Start of RECORDS FOR THE TASK
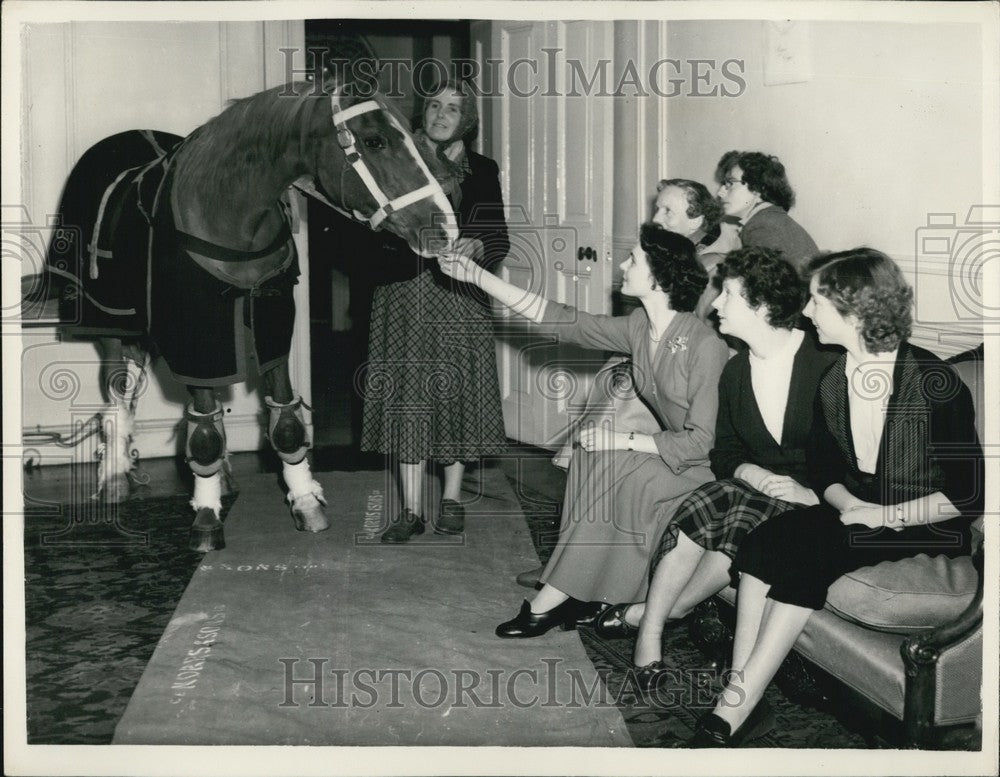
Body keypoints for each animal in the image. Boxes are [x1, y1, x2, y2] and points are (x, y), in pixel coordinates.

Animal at [43, 82, 458, 548]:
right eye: (374, 141)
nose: (443, 228)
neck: (228, 213)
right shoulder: (198, 338)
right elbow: (204, 432)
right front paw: (207, 518)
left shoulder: (273, 323)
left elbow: (283, 421)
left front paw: (305, 501)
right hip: (111, 323)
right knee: (118, 397)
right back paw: (115, 475)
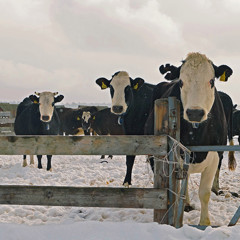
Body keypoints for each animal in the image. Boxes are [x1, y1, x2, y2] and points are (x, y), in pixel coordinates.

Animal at [144, 52, 232, 225]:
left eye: (211, 81)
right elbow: (177, 190)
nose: (195, 113)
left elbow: (204, 193)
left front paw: (205, 223)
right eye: (181, 82)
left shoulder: (215, 154)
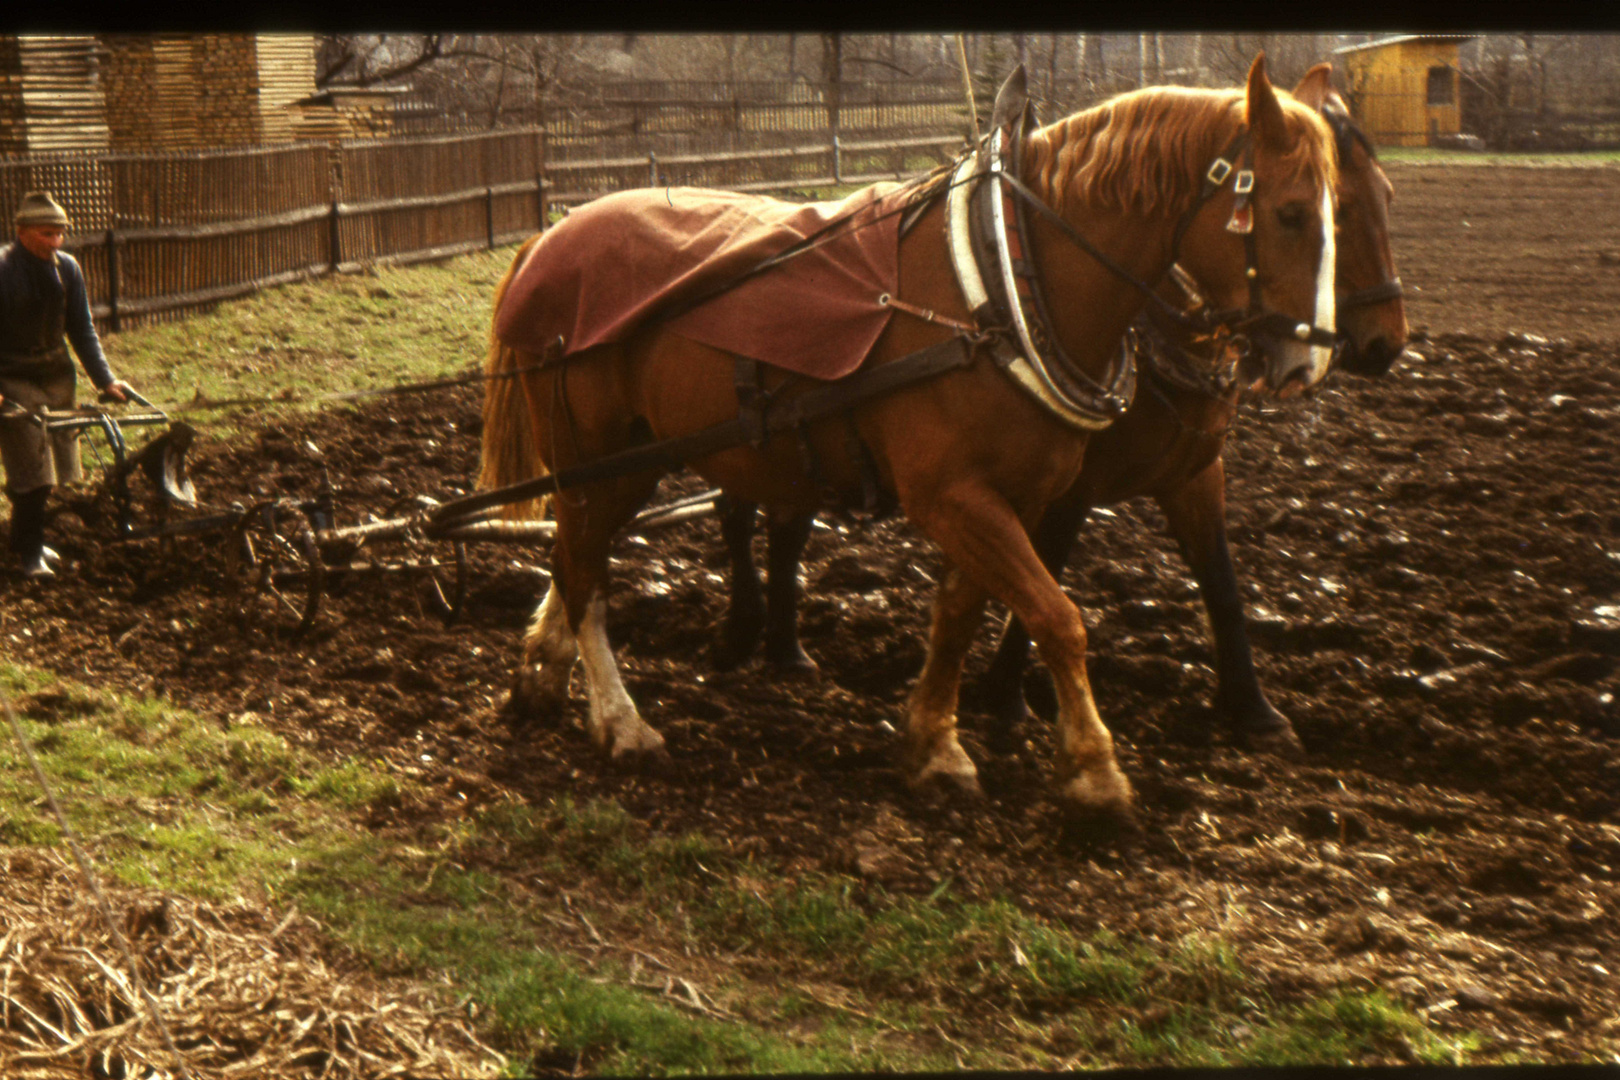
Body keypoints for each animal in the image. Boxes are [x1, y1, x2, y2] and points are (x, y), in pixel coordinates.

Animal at [479, 57, 1341, 829]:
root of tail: (544, 243)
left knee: (575, 556)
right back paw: (621, 723)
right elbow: (1058, 616)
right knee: (582, 569)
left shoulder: (1009, 498)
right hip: (591, 453)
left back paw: (542, 675)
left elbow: (960, 613)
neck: (1006, 279)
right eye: (1292, 212)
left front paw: (933, 746)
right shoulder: (950, 497)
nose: (1307, 362)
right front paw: (1093, 772)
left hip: (634, 460)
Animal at [716, 65, 1412, 761]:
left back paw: (785, 646)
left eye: (1384, 196)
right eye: (1312, 214)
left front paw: (1254, 709)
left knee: (784, 516)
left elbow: (1220, 579)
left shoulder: (1192, 473)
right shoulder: (1064, 485)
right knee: (739, 510)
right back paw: (744, 630)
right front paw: (1007, 692)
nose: (1385, 344)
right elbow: (1044, 571)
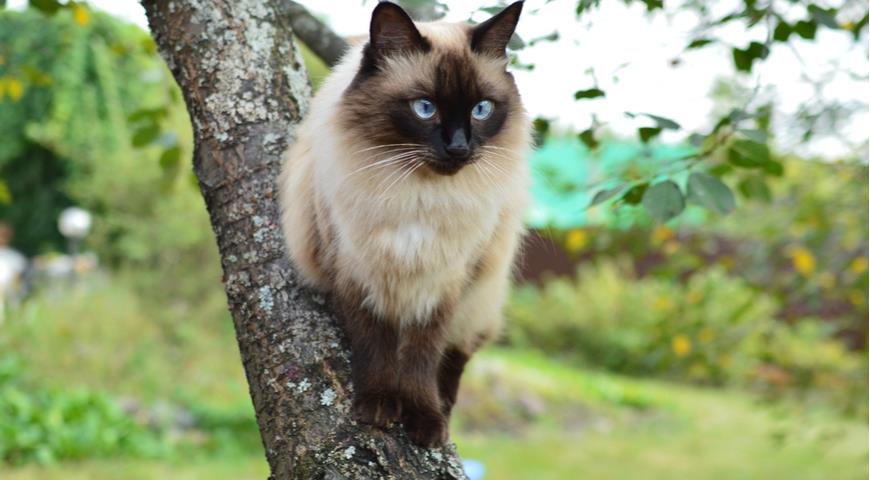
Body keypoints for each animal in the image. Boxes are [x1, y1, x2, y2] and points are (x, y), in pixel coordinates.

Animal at [280, 1, 532, 448]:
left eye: (481, 109)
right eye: (424, 108)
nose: (459, 147)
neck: (417, 197)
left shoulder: (443, 284)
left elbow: (422, 359)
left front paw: (425, 421)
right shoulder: (359, 272)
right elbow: (375, 345)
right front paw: (379, 408)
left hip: (479, 294)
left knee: (455, 359)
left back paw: (444, 410)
End of RECORDS FOR THE TASK
WHAT YOU SHOULD DO -
Each line above from the one containing "neck: (228, 213)" through the one containing "left elbow: (960, 613)" is to be returned verbatim. Nothing else, and no pictures.

SOLUTION TO THIS PROBLEM -
neck: (228, 213)
right shoulder: (198, 338)
right elbow: (204, 432)
right front paw: (207, 518)
left shoulder: (273, 323)
left elbow: (283, 421)
left front paw: (305, 501)
right hip: (111, 323)
right knee: (118, 397)
right back paw: (115, 475)
Body keypoints for each animal in the image. Boxes are [x1, y1, x2, y2] and points are (x, y), in pixel coordinates.

Animal at [144, 52, 232, 225]:
left eye: (211, 81)
right elbow: (177, 190)
nose: (195, 113)
left elbow: (204, 193)
left front paw: (205, 223)
right eye: (181, 82)
left shoulder: (215, 154)
Body keypoints for each animal in the image. Boxes are [x1, y1, x2, y2] and points are (x, y), in pixel coordinates.

Animal at [479, 57, 1341, 829]:
root of tail: (544, 243)
left knee: (575, 556)
right back paw: (621, 723)
right elbow: (1058, 616)
right knee: (582, 569)
left shoulder: (1009, 498)
right hip: (591, 453)
left back paw: (542, 675)
left elbow: (960, 613)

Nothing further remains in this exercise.